**SUPPLIED DATA**.
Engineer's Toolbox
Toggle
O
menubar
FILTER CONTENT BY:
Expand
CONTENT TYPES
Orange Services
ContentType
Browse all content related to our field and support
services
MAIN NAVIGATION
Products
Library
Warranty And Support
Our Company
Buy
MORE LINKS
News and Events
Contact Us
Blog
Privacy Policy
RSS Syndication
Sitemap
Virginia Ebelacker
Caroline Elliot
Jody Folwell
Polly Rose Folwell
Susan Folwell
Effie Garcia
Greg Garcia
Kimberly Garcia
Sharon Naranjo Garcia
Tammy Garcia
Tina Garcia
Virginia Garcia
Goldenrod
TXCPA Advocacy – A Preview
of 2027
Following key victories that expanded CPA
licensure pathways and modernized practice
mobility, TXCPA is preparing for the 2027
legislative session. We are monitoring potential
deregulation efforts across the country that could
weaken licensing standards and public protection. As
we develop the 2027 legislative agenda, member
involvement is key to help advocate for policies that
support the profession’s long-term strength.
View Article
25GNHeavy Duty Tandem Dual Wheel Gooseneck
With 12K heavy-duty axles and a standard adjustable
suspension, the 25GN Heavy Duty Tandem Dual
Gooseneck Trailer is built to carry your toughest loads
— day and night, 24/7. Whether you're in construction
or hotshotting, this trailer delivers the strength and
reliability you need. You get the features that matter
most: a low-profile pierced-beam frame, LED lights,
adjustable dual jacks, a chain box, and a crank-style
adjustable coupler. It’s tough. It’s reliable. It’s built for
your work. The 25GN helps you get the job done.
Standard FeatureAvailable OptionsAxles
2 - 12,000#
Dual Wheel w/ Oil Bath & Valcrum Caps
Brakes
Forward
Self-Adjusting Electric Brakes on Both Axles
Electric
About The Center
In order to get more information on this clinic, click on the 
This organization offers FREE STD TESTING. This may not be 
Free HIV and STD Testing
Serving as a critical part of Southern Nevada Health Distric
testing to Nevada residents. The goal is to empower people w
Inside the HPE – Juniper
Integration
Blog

---

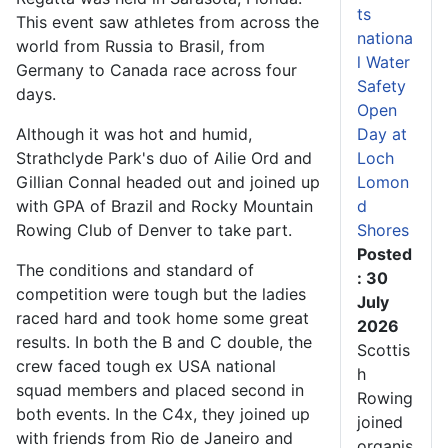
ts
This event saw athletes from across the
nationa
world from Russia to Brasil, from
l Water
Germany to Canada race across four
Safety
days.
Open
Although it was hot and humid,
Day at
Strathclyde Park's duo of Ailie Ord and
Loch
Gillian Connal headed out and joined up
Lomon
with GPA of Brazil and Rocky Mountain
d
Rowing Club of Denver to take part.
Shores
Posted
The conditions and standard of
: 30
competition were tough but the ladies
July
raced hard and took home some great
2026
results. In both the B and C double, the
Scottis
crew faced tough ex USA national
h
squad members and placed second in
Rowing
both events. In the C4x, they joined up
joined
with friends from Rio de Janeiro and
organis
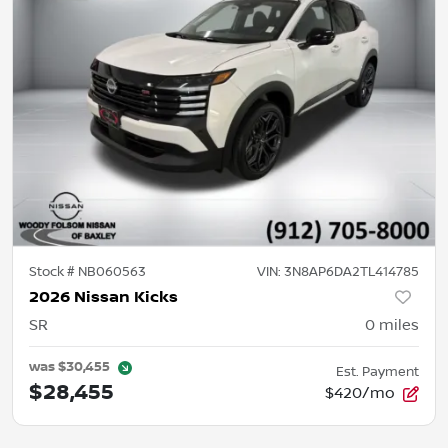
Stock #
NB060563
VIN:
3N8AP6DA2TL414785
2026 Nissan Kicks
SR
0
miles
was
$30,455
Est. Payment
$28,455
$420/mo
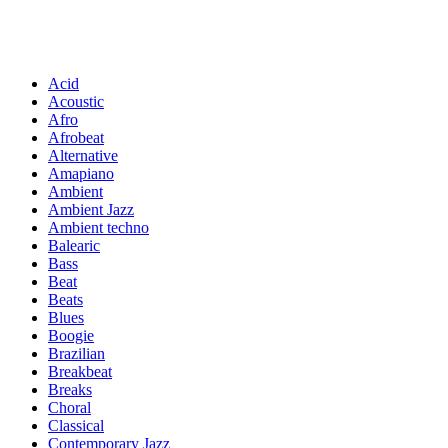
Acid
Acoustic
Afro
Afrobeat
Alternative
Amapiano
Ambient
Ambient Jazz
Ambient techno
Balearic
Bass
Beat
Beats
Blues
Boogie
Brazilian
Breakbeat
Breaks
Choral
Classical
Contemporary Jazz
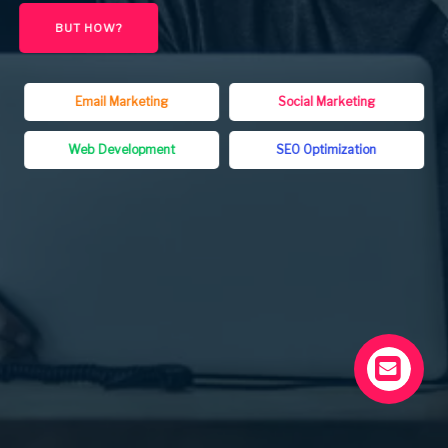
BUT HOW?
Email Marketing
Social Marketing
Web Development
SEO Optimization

**WHAT YOU ARE ASKED TO DO**.
Please find out how many lines of the material contain the string "across" and answer with the count alone.

**RESPONSE TO THIS EXERCISE**.
3